[Opening STORED DATA section]
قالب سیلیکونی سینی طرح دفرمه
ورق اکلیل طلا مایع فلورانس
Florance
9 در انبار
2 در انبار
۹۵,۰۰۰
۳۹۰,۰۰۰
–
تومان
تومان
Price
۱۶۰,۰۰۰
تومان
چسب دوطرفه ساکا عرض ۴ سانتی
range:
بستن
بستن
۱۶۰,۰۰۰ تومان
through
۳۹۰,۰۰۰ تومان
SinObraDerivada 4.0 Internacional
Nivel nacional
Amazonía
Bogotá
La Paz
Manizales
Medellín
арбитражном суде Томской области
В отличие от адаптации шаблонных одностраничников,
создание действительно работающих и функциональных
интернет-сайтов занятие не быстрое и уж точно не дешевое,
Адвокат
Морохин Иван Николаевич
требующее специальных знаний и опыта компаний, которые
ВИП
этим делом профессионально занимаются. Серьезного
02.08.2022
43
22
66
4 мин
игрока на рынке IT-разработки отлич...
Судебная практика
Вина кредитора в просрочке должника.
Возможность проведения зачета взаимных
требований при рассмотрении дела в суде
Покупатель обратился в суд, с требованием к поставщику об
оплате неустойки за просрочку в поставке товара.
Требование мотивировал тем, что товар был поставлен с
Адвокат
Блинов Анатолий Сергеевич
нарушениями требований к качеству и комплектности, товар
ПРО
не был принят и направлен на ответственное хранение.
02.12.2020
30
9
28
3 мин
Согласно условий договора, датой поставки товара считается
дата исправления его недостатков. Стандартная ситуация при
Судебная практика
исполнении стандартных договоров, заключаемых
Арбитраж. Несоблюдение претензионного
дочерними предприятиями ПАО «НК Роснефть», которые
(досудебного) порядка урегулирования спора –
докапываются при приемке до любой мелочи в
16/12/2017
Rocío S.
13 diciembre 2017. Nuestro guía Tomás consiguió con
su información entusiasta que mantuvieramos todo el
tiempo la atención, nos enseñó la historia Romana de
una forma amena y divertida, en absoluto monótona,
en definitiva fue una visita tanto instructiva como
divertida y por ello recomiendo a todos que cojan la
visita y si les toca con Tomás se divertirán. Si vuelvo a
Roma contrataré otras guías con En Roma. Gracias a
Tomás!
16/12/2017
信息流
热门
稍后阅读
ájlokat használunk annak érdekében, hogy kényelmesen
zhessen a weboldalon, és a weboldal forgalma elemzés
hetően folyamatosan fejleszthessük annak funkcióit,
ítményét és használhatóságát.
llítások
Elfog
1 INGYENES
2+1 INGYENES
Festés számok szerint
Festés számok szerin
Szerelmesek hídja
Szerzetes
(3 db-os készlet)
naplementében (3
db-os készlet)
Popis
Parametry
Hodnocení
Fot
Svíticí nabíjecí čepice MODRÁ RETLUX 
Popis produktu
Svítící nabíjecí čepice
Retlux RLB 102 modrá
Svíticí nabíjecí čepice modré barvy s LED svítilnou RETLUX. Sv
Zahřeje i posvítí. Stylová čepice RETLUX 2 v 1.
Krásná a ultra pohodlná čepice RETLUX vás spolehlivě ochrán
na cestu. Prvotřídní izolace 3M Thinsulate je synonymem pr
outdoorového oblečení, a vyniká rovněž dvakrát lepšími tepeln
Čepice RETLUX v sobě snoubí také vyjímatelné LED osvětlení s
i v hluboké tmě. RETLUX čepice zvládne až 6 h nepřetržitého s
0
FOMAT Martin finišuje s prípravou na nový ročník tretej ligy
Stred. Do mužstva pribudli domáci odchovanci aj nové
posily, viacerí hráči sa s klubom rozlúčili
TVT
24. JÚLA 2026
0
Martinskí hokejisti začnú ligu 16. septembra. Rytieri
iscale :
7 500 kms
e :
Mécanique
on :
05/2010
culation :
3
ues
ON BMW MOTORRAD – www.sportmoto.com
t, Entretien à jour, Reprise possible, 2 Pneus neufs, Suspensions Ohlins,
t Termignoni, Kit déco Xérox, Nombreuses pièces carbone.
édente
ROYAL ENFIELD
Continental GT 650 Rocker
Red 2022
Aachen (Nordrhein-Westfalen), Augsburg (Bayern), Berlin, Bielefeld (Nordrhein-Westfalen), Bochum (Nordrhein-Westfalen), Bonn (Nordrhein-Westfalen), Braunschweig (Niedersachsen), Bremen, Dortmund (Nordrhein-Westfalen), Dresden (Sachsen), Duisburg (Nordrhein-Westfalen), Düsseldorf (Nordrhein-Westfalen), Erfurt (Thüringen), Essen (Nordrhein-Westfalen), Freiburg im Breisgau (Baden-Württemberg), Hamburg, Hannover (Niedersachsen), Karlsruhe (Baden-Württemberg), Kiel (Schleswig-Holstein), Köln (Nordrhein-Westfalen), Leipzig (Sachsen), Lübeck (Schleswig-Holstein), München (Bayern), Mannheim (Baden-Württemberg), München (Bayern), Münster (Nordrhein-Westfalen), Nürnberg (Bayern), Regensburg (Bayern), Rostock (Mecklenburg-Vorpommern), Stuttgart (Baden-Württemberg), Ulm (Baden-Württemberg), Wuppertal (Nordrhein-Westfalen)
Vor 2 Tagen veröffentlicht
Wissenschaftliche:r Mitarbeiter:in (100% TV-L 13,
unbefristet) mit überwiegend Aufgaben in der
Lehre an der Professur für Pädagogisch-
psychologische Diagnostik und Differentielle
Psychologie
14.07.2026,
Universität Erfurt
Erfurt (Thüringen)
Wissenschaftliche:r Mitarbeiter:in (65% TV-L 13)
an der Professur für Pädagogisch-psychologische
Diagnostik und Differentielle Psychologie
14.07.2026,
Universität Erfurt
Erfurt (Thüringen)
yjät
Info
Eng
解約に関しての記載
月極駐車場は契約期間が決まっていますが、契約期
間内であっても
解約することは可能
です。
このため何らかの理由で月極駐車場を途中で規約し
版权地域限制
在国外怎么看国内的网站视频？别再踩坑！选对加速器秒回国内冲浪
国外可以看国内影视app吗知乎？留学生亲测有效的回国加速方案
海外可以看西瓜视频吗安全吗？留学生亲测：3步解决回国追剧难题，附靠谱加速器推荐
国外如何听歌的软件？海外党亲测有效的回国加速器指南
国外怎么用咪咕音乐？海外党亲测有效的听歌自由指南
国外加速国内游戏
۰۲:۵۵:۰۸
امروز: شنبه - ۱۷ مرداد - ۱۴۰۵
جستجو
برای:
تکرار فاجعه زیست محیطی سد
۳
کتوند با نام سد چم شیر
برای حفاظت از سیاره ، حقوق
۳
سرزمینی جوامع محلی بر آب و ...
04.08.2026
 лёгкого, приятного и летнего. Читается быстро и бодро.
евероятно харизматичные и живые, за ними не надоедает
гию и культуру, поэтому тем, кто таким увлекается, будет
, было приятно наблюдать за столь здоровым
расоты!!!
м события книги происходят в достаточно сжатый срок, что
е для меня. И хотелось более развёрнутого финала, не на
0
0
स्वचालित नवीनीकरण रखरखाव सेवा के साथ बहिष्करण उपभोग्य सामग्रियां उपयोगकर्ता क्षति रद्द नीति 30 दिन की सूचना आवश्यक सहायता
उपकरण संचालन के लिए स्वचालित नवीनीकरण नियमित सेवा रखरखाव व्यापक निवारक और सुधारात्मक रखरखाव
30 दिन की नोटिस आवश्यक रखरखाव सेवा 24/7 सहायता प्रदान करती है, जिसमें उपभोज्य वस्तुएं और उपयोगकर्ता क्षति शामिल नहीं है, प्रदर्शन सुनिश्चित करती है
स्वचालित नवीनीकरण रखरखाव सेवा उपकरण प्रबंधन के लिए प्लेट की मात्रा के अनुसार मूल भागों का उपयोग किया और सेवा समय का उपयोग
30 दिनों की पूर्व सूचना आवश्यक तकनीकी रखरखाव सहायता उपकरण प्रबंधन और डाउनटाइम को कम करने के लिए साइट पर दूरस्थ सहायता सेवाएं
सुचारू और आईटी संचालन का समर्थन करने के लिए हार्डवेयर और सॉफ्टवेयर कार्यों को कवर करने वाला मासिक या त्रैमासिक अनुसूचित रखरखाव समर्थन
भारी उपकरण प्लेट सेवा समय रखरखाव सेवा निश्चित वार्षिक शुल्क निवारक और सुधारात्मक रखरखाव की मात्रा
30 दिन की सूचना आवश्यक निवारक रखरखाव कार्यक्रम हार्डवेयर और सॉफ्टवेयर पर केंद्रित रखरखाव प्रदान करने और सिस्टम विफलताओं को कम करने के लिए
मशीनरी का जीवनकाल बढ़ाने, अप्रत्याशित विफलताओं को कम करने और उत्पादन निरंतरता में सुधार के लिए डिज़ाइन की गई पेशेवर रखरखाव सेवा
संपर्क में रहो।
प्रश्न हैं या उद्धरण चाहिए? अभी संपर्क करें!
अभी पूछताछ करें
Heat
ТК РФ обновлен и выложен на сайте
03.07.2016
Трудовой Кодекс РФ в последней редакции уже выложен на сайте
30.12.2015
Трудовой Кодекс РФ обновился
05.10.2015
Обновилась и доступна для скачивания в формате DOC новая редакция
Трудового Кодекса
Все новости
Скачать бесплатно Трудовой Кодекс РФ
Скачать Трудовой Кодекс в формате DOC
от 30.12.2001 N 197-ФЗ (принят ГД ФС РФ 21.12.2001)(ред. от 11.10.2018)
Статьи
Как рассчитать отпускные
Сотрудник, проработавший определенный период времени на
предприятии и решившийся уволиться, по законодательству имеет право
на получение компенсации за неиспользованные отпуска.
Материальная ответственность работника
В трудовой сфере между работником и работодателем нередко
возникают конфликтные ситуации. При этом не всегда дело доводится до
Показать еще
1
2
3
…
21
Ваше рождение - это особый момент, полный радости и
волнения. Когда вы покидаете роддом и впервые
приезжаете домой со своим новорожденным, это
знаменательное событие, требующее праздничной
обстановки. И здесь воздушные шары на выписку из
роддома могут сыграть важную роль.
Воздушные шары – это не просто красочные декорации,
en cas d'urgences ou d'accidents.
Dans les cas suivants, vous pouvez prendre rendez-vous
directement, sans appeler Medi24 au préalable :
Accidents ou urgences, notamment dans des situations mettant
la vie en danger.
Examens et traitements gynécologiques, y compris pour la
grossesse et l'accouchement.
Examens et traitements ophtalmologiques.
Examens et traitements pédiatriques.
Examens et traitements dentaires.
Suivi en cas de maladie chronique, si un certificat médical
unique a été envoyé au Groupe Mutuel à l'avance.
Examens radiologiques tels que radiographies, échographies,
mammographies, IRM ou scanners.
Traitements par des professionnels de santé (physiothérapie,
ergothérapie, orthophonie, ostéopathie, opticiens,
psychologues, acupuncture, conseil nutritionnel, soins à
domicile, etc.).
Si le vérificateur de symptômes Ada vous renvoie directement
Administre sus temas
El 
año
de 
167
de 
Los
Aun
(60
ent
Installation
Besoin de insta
[Closing STORED DATA section]
Please return the lines above that run from the line containing "этим делом профессионально" to the line containing "оплате неустойки за", inclusive, exactly and with no other lines.

этим делом профессионально занимаются. Серьезного
02.08.2022
43
22
66
4 мин
игрока на рынке IT-разработки отлич...
Судебная практика
Вина кредитора в просрочке должника.
Возможность проведения зачета взаимных
требований при рассмотрении дела в суде
Покупатель обратился в суд, с требованием к поставщику об
оплате неустойки за просрочку в поставке товара.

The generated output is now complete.